Beide Varianten sind Gängelei aus der Befindlichkeit der Betrachter heraus. Zieh dich an, wie ich es will, sonst kann ich für meine Gefühle nicht garantieren. Wie anmaßend. Wenn das die Aktionäre wüssten…
Die kurze Männerhose am Schreibtisch zu verbrämen, ist in Dienstvorschriften gegossenes Bodyshaming. Das Gleiche gilt für Tanktops, Nagellack und Leggings bei allen Geschlechtern – und für Sandalen. Geschlossenes Schuhwerk ist beim Wandern unabdingbar. Aber unter der Tischplatte? All diese Regeln wegen „ist ja wohl irgendwie schöner“ sind im Jahr 2023 aus zwei Gründen verheerend allein schon für die Unternehmen selber:
- zeigt sich, dass sich das Homeoffice als parallele Arbeitswelt dauerhaft etabliert hat. Nicht alle stellen dann zuhause ungeduscht im Schlafanzug den Laptop in knackende Eierschalen auf dem unaufgeräumten Frühstückstisch. Was aber zählt, ist, dass es geht. Wer im Sommer drei Tage pro Woche die Freiheit hat, bei 26 Grad im Schatten in der Unterhose vom Sofa aus zu arbeiten (weil es geht!), denkt sich bei Langhosen-Pflicht im Großraumbüro: „Och, nö.“ Und Och-nös sind Motivationskiller.
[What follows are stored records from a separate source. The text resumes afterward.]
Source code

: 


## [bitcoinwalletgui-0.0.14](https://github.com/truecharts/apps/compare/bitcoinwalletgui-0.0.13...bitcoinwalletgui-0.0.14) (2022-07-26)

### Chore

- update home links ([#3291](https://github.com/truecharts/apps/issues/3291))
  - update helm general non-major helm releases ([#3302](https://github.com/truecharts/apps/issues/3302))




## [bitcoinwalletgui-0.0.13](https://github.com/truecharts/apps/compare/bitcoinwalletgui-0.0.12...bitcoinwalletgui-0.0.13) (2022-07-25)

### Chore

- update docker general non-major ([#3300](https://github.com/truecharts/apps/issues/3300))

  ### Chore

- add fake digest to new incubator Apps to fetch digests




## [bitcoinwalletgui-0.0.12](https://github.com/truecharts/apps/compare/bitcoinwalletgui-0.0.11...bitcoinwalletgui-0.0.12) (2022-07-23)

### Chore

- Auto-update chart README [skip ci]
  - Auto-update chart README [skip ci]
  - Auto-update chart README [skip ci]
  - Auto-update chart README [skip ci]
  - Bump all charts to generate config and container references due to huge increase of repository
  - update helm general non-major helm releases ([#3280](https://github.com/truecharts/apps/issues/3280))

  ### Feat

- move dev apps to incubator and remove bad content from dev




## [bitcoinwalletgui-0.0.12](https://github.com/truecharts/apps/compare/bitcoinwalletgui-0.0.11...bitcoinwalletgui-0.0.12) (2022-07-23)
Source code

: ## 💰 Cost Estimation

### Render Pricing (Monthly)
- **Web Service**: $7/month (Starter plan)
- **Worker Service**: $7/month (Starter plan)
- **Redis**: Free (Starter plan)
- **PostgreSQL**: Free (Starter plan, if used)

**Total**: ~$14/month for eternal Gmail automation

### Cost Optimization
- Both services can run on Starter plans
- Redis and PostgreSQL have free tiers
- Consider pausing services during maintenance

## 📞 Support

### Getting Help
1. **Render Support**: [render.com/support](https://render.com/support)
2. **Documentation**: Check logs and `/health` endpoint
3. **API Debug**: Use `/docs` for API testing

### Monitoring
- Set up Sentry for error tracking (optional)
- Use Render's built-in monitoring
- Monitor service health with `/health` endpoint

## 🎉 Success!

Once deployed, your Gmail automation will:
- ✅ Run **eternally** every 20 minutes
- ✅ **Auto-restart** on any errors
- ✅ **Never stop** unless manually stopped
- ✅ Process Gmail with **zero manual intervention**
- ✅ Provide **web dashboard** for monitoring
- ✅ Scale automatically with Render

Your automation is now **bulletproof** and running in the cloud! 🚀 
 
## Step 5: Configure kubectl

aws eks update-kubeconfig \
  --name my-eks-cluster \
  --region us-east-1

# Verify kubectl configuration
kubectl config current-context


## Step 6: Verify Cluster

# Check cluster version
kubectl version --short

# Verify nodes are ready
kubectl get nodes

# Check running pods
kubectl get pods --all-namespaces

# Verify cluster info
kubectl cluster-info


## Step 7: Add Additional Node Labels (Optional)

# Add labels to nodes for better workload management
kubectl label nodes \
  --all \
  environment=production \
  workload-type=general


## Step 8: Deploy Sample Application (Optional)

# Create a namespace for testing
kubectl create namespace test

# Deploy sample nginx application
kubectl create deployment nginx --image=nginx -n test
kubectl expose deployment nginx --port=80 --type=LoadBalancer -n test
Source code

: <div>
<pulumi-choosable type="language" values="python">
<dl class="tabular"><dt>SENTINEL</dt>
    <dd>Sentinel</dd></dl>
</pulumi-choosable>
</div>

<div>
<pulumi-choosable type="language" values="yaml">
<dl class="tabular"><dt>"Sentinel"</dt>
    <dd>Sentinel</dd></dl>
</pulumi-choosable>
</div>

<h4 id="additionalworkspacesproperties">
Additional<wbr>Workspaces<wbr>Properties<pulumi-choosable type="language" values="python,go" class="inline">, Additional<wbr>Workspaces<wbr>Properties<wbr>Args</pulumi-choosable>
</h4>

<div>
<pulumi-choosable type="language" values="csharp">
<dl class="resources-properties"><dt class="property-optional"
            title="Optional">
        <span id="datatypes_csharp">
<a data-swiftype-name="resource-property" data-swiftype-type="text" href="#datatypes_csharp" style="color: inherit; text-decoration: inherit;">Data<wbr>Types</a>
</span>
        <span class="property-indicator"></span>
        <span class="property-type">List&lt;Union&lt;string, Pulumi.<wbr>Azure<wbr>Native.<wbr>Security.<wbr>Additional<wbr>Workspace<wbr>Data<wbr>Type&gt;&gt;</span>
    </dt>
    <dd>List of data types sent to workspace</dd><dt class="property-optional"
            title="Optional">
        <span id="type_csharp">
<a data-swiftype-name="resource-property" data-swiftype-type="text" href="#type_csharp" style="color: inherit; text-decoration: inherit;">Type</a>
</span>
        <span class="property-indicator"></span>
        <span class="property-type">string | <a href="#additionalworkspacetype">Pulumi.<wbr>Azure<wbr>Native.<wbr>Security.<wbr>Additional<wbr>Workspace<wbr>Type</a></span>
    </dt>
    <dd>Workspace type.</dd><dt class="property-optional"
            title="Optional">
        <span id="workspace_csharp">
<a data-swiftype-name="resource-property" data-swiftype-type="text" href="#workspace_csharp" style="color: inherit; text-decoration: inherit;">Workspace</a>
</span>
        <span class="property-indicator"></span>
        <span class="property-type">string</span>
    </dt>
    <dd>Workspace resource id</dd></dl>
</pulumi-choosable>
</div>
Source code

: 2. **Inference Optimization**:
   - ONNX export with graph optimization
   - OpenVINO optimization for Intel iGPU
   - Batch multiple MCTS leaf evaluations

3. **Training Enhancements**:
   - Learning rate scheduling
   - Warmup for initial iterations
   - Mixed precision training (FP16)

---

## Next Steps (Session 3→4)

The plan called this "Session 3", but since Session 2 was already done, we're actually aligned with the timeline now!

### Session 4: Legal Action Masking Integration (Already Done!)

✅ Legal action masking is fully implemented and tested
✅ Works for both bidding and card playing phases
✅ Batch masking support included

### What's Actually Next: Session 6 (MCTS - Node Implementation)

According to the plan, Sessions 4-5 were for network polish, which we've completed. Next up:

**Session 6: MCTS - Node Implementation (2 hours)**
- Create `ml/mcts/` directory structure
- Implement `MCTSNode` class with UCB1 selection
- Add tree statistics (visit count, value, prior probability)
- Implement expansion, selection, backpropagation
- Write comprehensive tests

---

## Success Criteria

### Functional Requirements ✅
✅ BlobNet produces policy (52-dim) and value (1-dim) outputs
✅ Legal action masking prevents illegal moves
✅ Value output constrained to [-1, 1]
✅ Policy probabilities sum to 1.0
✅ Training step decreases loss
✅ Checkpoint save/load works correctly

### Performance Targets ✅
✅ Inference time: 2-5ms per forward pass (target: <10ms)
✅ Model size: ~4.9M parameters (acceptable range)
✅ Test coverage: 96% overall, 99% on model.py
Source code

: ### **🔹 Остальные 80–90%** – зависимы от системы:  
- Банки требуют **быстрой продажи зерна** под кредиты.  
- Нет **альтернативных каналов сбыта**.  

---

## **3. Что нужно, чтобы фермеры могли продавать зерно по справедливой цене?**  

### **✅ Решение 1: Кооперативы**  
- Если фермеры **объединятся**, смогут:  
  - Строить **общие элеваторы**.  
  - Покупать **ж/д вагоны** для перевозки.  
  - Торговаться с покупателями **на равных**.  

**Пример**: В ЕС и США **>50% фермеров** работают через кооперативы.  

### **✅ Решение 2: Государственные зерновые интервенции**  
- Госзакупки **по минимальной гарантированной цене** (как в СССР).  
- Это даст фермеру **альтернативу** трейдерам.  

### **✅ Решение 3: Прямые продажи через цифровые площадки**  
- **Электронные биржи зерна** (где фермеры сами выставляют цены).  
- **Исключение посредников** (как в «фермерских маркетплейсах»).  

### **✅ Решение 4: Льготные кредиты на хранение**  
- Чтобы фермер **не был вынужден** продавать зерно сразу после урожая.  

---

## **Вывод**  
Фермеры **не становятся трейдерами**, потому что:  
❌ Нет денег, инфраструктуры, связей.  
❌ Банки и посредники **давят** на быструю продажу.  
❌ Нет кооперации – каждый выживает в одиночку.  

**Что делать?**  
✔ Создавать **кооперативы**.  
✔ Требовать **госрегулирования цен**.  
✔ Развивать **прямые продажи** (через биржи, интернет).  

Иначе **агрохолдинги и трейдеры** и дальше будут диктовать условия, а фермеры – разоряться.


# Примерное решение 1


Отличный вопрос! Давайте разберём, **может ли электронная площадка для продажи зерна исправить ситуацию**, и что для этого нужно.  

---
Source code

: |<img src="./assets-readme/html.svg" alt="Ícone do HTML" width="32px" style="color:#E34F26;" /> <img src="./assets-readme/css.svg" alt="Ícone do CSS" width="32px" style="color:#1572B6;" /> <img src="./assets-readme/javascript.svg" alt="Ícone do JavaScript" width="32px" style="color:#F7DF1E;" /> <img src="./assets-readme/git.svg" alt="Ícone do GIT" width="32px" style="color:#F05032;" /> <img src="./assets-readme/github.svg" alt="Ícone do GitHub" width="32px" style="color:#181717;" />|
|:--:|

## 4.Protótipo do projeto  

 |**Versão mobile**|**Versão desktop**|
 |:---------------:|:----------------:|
- zeigt sich, dass sich in Zeiten des Fachkräftemangels die junge Generation einiges an althergebrachten Gepflogenheiten verbittet. Ich weiß von Bewerbungsverfahren dieser Tage, in denen die sich Bewerbenden (alle so zwischen 20 und 30 Jahre alt) erst einmal einen Fragenkatalog an den um Hilfe flehenden Arbeitgeber senden, um besser beurteilen zu können, ob sich der Umstand eines Vorstellungsgesprächs für sie als aufstrebende Subjekte der Begierde überhaupt lohnt. Für Dresscodes braucht man hier sehr gute Argumente. Wollen Sie diese Avantgarde (die sich zumindest so fühlt) mit einem „Das handhaben wir hier aber traditionell anders“ vor den noch eigenen Kopf stoßen?
Ist der Business-Dresscode nicht vielmehr eine Unverschämtheit aus Dann-produzieren-wir-halt-in-China-Zeiten, in denen sich Arbeitnehmende Unternehmens-Unverschämtheiten noch bieten lassen mussten?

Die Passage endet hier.